2. Voluntary commitments
Traditionally, CSR involves actions that go beyond what is legally required. A company takes additional
responsibility because it believes this is ethically necessary. For example, a company may pay suppliers a
living wage even if the legal minimum wage is lower.
3. Issues inside and beyond the organisation
CSR concerns internal issues such as employee safety, diversity and fair wages, as well as external issues
such as working conditions at suppliers, community impacts and environmental impacts throughout the value
chain.
4. Moral responsibility for impact
A company recognises that its choices affect other people and that it should not focus only on profit. For
example, a chocolate company cannot claim that child labour is solely the supplier’s problem when it benefits
from extremely cheap cocoa.

6.4 Six Important Characteristics of CSR
1. Responsibility: the organisation adapts to the needs of stakeholders.
2. Going beyond existing laws: ethical behaviour may be necessary even when it has negative business
consequences.
3. An ongoing process: CSR never fully ends; expectations and challenges continue to evolve.
4. A long-term perspective: CSR concerns sustainable impact rather than only short-term profit.
5. Embedded in core strategy and operations: CSR should not be a simple add-on or marketing exercise.
6. Context-specific: good CSR depends on the sector, location, value chain and potential impacts.

7. Carroll’s CSR Pyramid
Carroll distinguishes four levels of corporate responsibility.
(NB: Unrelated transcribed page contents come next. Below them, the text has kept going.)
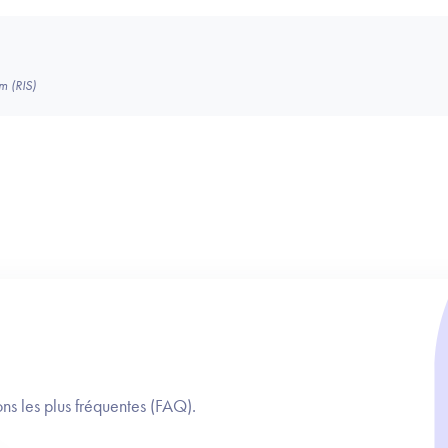
m (RIS)
ns les plus fréquentes (FAQ).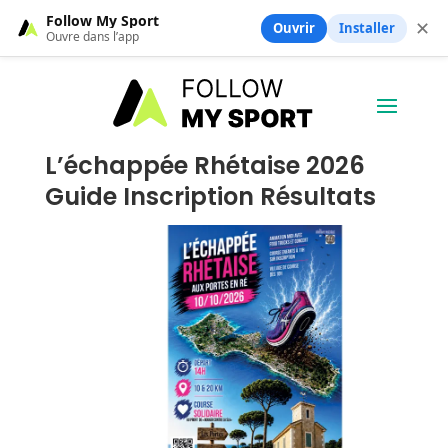
Follow My Sport
✕
Ouvrir
Installer
Ouvre dans l’app
L’échappée Rhétaise 2026
Guide Inscription Résultats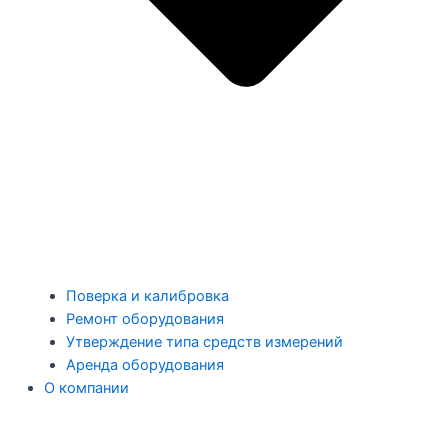
Поверка и калибровка
Ремонт оборудования
Утверждение типа средств измерений
Аренда оборудования
О компании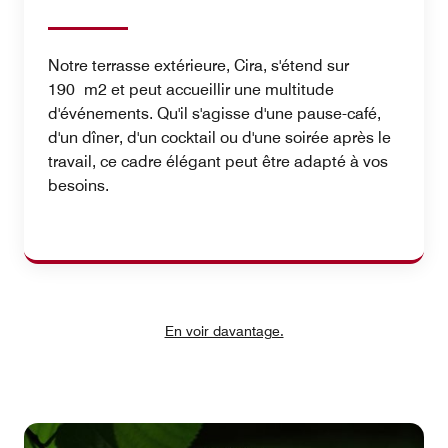
Notre terrasse extérieure, Cira, s'étend sur
190 m2 et peut accueillir une multitude
d'événements. Qu'il s'agisse d'une pause-café,
d'un dîner, d'un cocktail ou d'une soirée après le
travail, ce cadre élégant peut être adapté à vos
besoins.
En voir davantage.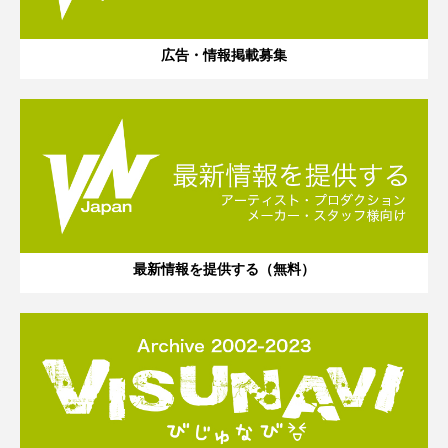
広告・情報掲載募集
最新情報を提供する（無料）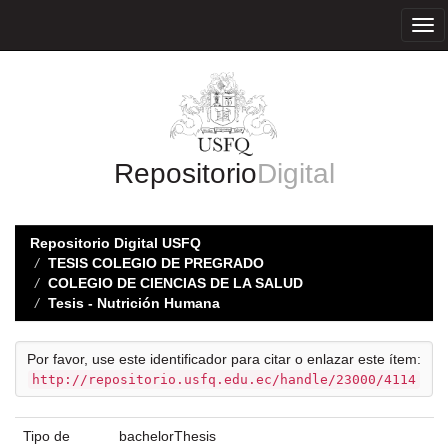
Skip
navigation
Repositorio
Digital
Repositorio Digital USFQ
TESIS COLEGIO DE PREGRADO
COLEGIO DE CIENCIAS DE LA SALUD
Tesis - Nutrición Humana
Por favor, use este identificador para citar o enlazar este ítem:
http://repositorio.usfq.edu.ec/handle/23000/4114
Tipo de
bachelorThesis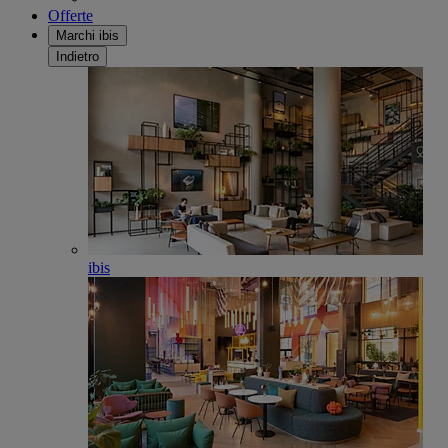
Offerte
Marchi ibis
Indietro
ibis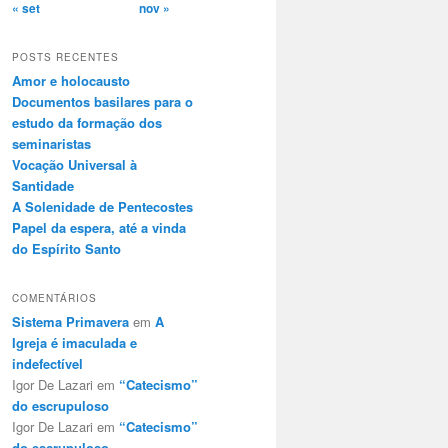
« set
nov »
POSTS RECENTES
Amor e holocausto
Documentos basilares para o
estudo da formação dos
seminaristas
Vocação Universal à
Santidade
A Solenidade de Pentecostes
Papel da espera, até a vinda
do Espírito Santo
COMENTÁRIOS
Sistema Primavera
em
A
Igreja é imaculada e
indefectível
Igor De Lazari
em
“Catecismo”
do escrupuloso
Igor De Lazari
em
“Catecismo”
do escrupuloso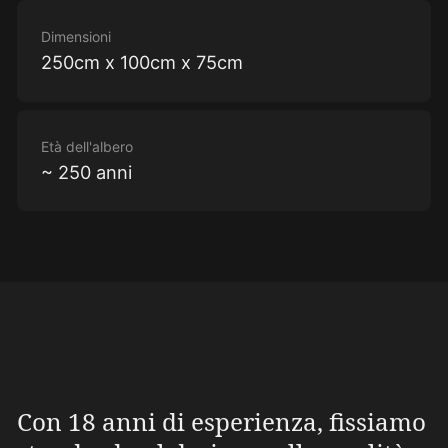
Dimensioni
250cm x 100cm x 75cm
Età dell'albero
~ 250 anni
Con 18 anni di esperienza, fissiamo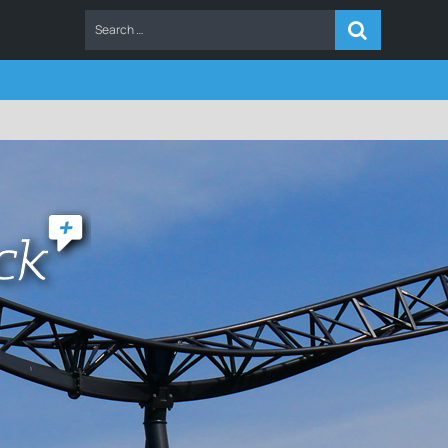
ERS
FAQ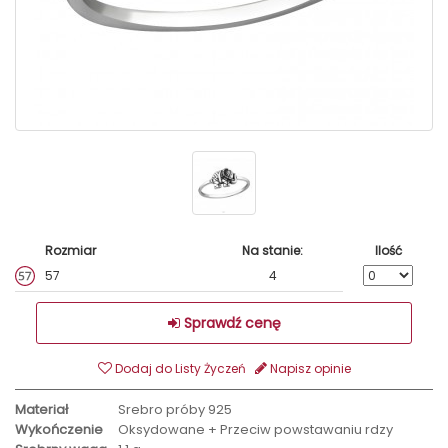
Rozmiar
Na stanie:
Ilość
57
4
Sprawdź cenę
Dodaj do Listy Życzeń
Napisz opinie
Materiał
Srebro próby 925
Wykończenie
Oksydowane + Przeciw powstawaniu rdzy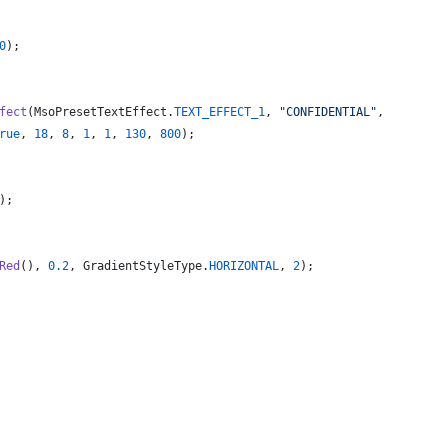
0
);
fect
(
MsoPresetTextEffect
.
TEXT_EFFECT_1
, 
"CONFIDENTIAL"
,
rue
, 
18
, 
8
, 
1
, 
1
, 
130
, 
800
);
);
Red
(), 
0.2
, 
GradientStyleType
.
HORIZONTAL
, 
2
);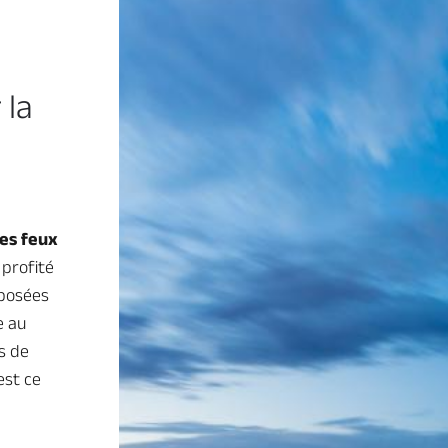
 la
es feux
 profité
oposées
e au
s de
est ce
7.1 Economic Responsibility
A company must be financially viable and create economic value. It must be profitable enough to survive, but
economic responsibility can also involve creating economic benefits for other stakeholders, for example
through fair wages.
Example: A company makes a profit and pays fair wages.

7.2 Legal Responsibility
A company must obey the law. Compliance with applicable legislation is a minimum requirement for
responsible business behaviour.
Example: A factory follows safety and environmental legislation.